[INPUT — start]

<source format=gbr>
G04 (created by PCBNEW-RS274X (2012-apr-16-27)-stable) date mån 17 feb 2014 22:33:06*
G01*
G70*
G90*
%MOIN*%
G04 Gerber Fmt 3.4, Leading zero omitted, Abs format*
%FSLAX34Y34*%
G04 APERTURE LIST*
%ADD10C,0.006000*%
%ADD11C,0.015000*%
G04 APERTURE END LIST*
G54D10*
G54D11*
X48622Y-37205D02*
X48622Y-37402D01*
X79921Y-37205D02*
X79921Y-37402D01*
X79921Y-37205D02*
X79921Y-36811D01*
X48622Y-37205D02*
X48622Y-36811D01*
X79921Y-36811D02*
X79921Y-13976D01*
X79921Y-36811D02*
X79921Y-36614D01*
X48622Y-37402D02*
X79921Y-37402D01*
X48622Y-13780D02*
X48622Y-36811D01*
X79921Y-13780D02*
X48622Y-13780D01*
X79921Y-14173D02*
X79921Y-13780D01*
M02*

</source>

[INPUT — finish]
[INPUT — start]

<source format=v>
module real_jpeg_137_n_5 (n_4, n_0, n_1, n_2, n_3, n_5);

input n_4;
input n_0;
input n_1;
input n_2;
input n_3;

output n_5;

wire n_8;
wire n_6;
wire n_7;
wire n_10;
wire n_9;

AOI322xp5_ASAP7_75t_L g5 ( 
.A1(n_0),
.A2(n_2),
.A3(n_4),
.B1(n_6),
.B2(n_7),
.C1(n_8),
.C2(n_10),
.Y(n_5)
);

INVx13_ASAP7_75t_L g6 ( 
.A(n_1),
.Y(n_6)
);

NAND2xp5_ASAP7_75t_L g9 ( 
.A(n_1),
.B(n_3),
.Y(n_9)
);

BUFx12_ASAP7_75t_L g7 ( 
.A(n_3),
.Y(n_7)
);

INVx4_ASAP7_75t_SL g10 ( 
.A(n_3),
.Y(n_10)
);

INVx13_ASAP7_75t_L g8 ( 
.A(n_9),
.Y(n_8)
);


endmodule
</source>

[INPUT — finish]

(YOUR OBJECTIVE) Go through the entries above and copy each line with "source" in it.

(SOLUTION)
<source format=gbr>
</source>
<source format=v>
</source>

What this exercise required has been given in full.